OpenAI has launched EVMbench. This can be a new software that means that you can measure the efficiency of synthetic intelligence brokers in a sequence of checks (benchmarks) by discovering, modifying, and leveraging sensible contracts on Ethereum. The corporate developed EVMbench in collaboration with Paradigm, an organization that funds cryptocurrency community initiatives.
OpenAI AI bots on Ethereum can consider three necessary facets of the protocol.
starting, Precise vulnerability detected in Ethereum open supply Makes use of information from public audits. We then assess the chance of vulnerabilities and audit rewards for the remainder of the builders in our ecosystem.

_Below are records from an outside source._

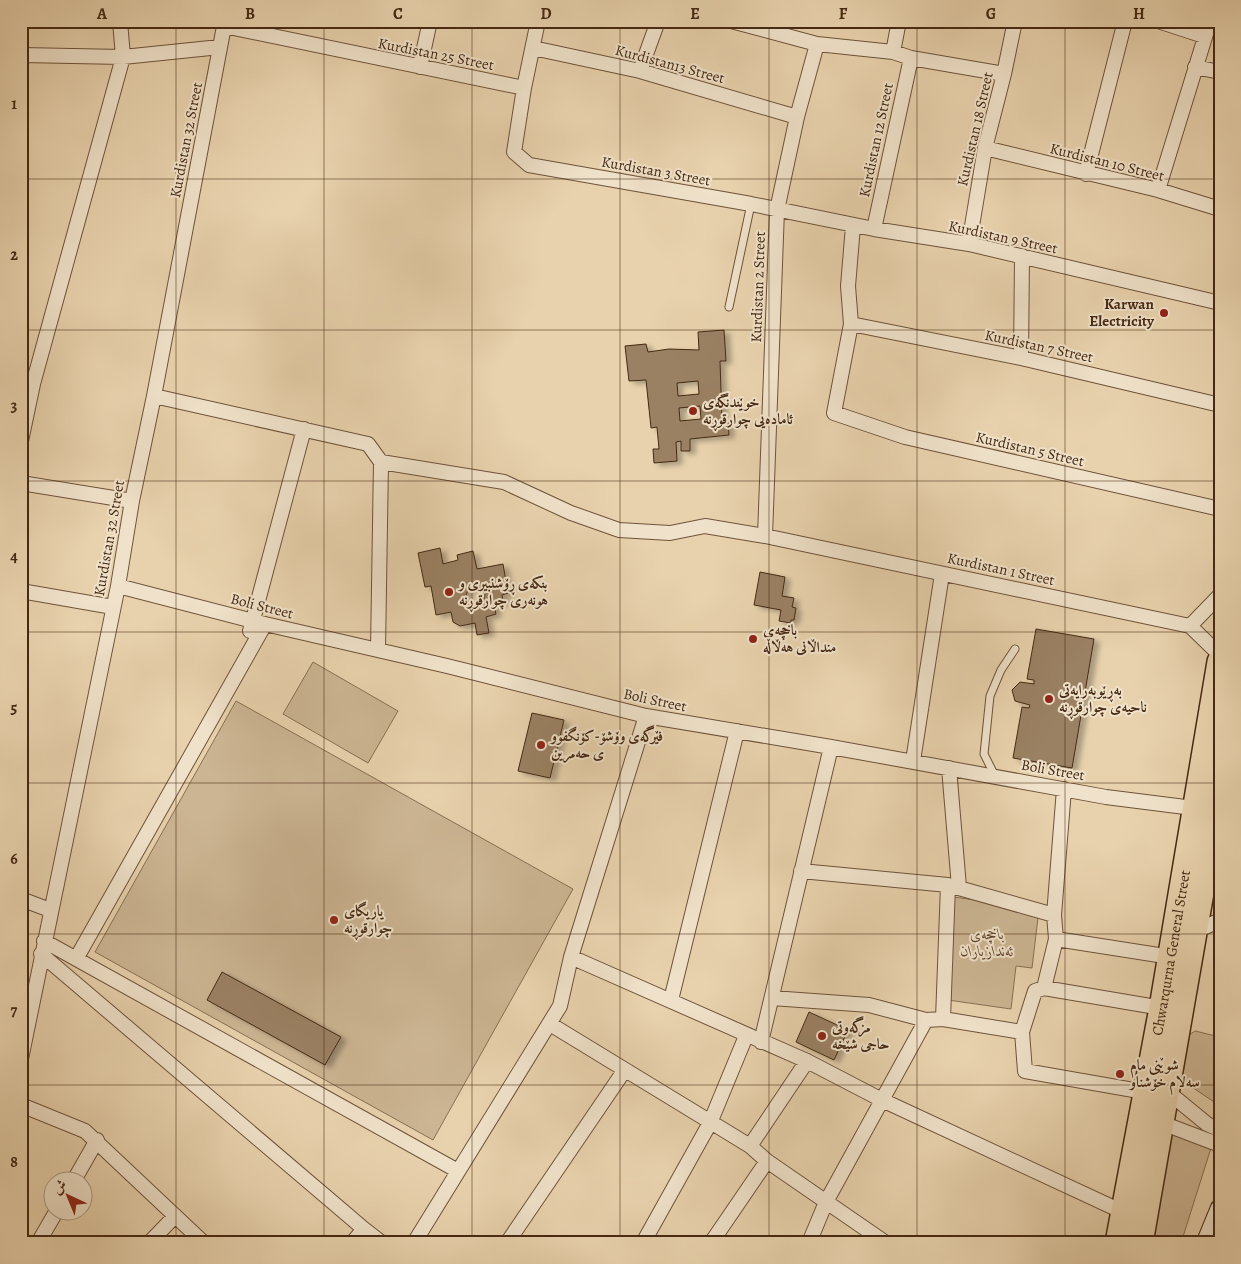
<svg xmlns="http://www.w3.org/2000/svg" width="1241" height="1264" font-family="Alegreya,Amiri,serif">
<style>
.green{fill:#ccb593;stroke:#886f53}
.building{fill:#9a8163;stroke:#452913;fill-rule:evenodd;filter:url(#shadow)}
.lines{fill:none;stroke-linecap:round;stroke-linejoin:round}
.lane-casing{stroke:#6e533a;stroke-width:9}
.street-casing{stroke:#6e533a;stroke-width:16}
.secondary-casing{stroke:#452913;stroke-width:21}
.highway-casing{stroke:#452913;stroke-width:28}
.lane{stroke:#f0e2ca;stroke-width:7}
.street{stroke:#f0e2ca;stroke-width:14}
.secondary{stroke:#f0e2ca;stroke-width:19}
.highway{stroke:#e8d2ad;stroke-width:25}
.grid{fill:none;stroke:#452913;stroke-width:1;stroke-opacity:0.55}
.poi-dot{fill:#8f2418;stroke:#f0e2ca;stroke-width:2}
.labels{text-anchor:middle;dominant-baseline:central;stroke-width:4;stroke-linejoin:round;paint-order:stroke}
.street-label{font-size:15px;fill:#452913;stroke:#f0e2ca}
.poi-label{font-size:15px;font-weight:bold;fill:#452913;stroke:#f0e2ca;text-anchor:start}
.park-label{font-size:15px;font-style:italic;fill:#60452d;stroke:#f0e2ca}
.neatline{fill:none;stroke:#452913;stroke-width:2}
.grid-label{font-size:16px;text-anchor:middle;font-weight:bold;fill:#452913}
</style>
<defs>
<filter id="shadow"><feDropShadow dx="5.5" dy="3" stdDeviation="2.5" flood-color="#0004"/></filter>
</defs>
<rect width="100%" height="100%" fill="#e8d2ad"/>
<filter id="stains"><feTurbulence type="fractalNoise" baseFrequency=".004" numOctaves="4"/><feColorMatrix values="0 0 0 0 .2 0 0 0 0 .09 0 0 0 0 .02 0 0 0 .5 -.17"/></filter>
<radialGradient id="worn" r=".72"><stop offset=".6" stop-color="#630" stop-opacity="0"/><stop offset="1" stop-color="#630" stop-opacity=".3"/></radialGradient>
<path class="green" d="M313,662L398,711L368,763L283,714Z
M236,701L573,889L433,1140L95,952Z
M954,897L1039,909L1032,968L1016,966L1011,1009L941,999Z
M1195,1031L1220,1037V1106L1180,1079L1187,1036Z
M1169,1133L1211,1148L1181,1243H1149Z"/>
<path class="building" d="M724,330L726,361H720L722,422L728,421L729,435L690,439V451H681V441L676,442L677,461L654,463L653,449H659L657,427L651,428L646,380L629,381L625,346L646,344L648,352L669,349L699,350L698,332ZM698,381L699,394L678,396L677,383ZM700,406L701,419L680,421L679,408Z
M440,548L443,564L458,560L457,555L473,551L477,569L503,564L508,593L502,595L503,602L494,604L496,614L486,617L489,633L477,635L475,623L460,626L453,622L451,612L436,615L431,586L425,587L418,553ZM475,586L481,588L485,594L483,602L476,605L468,602L466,595L469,588Z
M760,572L785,577L782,596L794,598L792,607L796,608L794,620H791V623L779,621L781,610L754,605Z
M1036,629L1094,639L1072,768L1013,758L1022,707L1029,708L1030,705L1015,701L1012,690L1020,682L1034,684V680L1027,679Z
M532,713L564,720L550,778L518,771Z
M222,972L341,1037L325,1065L207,1000Z
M809,1012L848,1030L834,1060L796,1042Z"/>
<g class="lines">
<defs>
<path id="lane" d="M729,307L751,204
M995,776L984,754L990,696L1001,670L1015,649"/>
<path id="street" d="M538,21L524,88L514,152L529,165L751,204L874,229L969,244L1220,303
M731,21L817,44L893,52L911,58L1004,74
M1158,21L1204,36
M224,26L524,88
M533,48L640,71L797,117
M893,52L899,21
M21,55L123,57L220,47
M420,67L430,21
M1195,67L1220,72
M640,71L658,21
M985,148L1158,190L1220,209
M1086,174L1125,21
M1158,190L1210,21
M853,226L848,286L851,324L834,413L905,437L1220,509
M874,229L911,58
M969,244L985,148L1004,74L1015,21
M851,324L1021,358L1220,405
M1021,358L1022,256
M154,396L368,444L381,462L378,650
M21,441L33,384L123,57L120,21
M381,462L504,482L571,513L619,530L670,533L705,526L765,536L1190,626L1220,655
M21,483L132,501
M765,536L777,210L797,117L817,44
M118,586L265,624L447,666L646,716L831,747L1106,797L1193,808
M21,591L113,607
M1190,626L1220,595
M250,631L304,429
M913,761L942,574
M949,768L959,887
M801,871L948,885L1054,915
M21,899L50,910
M1195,932L1220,920
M1056,939L1171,957
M44,941L458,1171
M41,954L364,1229
M571,957L807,1061L882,1100L1123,1212
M76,959L265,624
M1044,988L1056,939L1054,915L1064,789
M772,998L869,1005L926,1020L943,1019L948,885
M671,1000L737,731
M943,1019L1022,1032
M550,1024L750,1146L767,1161L886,1243
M761,1042L831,747
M21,1059L118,586L132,501L154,396L225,21
M1145,1092L1025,1071L1022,1032L1035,991L1044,988L1162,1008
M1168,1092L1207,1124L1220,1130
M21,1105L85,1131L204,1243
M1162,1123L1220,1145
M750,1146L807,1061
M73,1182L97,1140
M38,1243L56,1212
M149,1243L175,1216
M352,1243L364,1229L382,1243
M414,1243L560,1006L571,957L646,716
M507,1243L624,1071
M643,1243L710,1123L746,1036
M711,1243L767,1161
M809,1243L826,1202L926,1020"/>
<path id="secondary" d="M1206,1243L1220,1209"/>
<g id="highway">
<path id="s1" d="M1118,1243L1162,1008L1220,662"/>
<path d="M1140,1243L1220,783"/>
</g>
</defs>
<use href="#lane" class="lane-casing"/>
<use href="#street" class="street-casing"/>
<use href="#secondary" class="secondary-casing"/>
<use href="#highway" class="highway-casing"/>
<use href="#lane" class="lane"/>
<use href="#street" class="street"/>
<use href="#secondary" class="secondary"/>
<use href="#highway" class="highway"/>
</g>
<path class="grid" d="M176,21V1243M324,21V1243M472,21V1243M620,21V1243M769,21V1243M917,21V1243M1065,21V1243M21,179H1220M21,330H1220M21,481H1220M21,632H1220M21,783H1220M21,934H1220M21,1085H1220"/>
<g class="poi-dot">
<circle cx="1164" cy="313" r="5"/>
<circle cx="693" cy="411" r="5"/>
<circle cx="449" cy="592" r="5"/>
<circle cx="753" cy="639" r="5"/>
<circle cx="1049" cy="699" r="5"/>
<circle cx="541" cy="745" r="5"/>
<circle cx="334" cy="920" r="5"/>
<circle cx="822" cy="1036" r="5"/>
<circle cx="1120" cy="1074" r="5"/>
</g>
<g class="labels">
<g class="street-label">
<text transform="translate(436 54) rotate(11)">Kurdistan 25 Street</text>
<text transform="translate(670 64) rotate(15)">Kurdistan13 Street</text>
<text transform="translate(975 129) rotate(-77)">Kurdistan 18 Street</text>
<text transform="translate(186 140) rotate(-79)">Kurdistan 32 Street</text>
<text transform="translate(876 140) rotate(-78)">Kurdistan 12 Street</text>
<text transform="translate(1107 162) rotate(14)">Kurdistan 10 Street</text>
<text transform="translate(656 171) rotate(10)">Kurdistan 3 Street</text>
<text transform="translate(1003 237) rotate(12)">Kurdistan 9 Street</text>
<text transform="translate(758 287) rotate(-88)">Kurdistan 2 Street</text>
<text transform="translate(1039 346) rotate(12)">Kurdistan 7 Street</text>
<text transform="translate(1030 449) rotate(13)">Kurdistan 5 Street</text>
<text transform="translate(109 538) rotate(-80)">Kurdistan 32 Street</text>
<text transform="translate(1001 569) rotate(12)">Kurdistan 1 Street</text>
<text transform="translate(262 606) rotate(14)">Boli Street</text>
<text transform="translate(655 700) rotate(12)">Boli Street</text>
<text transform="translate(1053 770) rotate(10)">Boli Street</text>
<text stroke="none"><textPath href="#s1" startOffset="295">Chwarqurna General Street</textPath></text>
</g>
<g class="poi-label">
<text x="1154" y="304" text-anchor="end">Karwan<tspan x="1154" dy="17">Electricity</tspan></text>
<text x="703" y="402">خوێندنگەی<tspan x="703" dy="17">ئامادەیی چوارقوڕنە</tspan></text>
<text x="459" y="583">بنکەی ڕۆشنبیری و<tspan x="459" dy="17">هونەری چوارقوڕنە</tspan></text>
<text x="763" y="630">باخچەی<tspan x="763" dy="17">منداڵانی هەڵاڵە</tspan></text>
<text x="1059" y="690">بەڕێوبەرایەتی<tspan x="1059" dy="17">ناحیەی چوارقوڕنە</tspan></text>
<text x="551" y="736">فێرگەی وۆشۆ-کۆنگفوو<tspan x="551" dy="17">ی حەمرین</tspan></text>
<text x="344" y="911">یاریگای<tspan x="344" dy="17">چوارقوڕنە</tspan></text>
<text x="832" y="1027">مزگەوتی<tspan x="832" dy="17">حاجی شێخە</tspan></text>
<text x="1130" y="1065">شوێنی مام<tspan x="1130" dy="17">سەلام خۆشناو</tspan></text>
</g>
<g class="park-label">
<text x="987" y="934">باخچەی<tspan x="987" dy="17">ئەندازیاران</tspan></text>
</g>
</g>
<rect width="1241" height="1264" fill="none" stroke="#e8d2ad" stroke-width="55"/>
<g transform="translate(68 1196) rotate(316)"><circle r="24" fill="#f0e2ca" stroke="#ac9881"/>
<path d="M0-4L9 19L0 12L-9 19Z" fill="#8f2418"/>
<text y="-8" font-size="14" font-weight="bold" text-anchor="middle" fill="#452913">ش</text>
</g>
<rect x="28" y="28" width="1186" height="1208" class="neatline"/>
<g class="grid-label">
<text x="102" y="19">A</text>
<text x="250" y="19">B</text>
<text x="398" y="19">C</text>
<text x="546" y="19">D</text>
<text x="695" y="19">E</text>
<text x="843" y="19">F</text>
<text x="991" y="19">G</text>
<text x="1139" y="19">H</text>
<text x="14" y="109">1</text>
<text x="14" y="260">2</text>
<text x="14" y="411">3</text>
<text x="14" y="562">4</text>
<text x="14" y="713">5</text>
<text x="14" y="864">6</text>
<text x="14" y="1016">7</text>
<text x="14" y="1167">8</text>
</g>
<rect width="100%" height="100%" filter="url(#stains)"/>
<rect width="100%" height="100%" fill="url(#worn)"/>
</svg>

Quantity 2, Recommend patches to repair these vulnerabilities with out compromising the operation of the protocol. “Brokers should modify weak contracts to eradicate exploitability whereas preserving supposed performance. That is verified by means of automated testing and exploit checks,” OpenAI mentioned.
Third, Simulate assaults that exploit these flaws to exfiltrate funds Managed simulation surroundings (sandbox) Protected. Nonetheless, OpenAI clarifies that EVMbench “doesn’t symbolize the total complexity of real-world sensible contract safety.”
EVMbench makes use of 120 real-world vulnerabilities extracted from 40 public competency audits, together with Code4rena. Efficiency checks performed to this point present that the GPT-5.3-Codex agent mannequin achieved a 72.2% success charge in exploiting the flaw. The earlier mannequin’s GPT-5 success charge was solely 31.9%.
Nonetheless, vulnerability detection and patching The outcomes from the mannequin will not be very encouraging.
Efficiency is degraded for discovery and patching duties. In the course of the discovery part, the agent could cease after figuring out a single difficulty reasonably than completely auditing the codebase. In the course of the patching part, sustaining full performance whereas eliminating delicate vulnerabilities stays a problem.
OpenAI, a man-made intelligence firm.
Why is EVMbench necessary?
Based on the corporate, the significance of this agent audit software lies in the truth that sensible contracts routinely assure $100 billion in crypto belongings inside open supply protocols.
“As AI brokers enhance their expertise in studying, writing, and executing code, it turns into more and more necessary to measure their capabilities in economically applicable environments and encourage using AI programs defensively to audit and implement deployed contracts,” the corporate mentioned in an announcement on the product presentation.
OpenAI brokers on Ethereum come at a time when autonomous brokers are quickly advancing inside the crypto asset ecosystem. As reported by CriptoNoticias, these are already in a position to work together with complicated environments such because the Lightning Community. On this second layerbrokers can handle liquidity channels and financial interactions with different AIs.
Coinbase has launched Agentic Pockets, a pockets that enables AI brokers to function on the Base community with out paying charges. And Phantom, Solana’s hottest pockets, activated its MCP server to permit AI brokers to handle balances and function autonomously.
Based on information from Token Terminal, the variety of weekly transactions on the Ethereum community reached 17.3 million. Explosion of transactions on the community Happens after the launch of ERC-8004 in August 2025. It’s a normal that permits “discovering, choosing, and interacting with brokers throughout organizational boundaries with out the necessity for pre-existing belief” within the open agent economic system.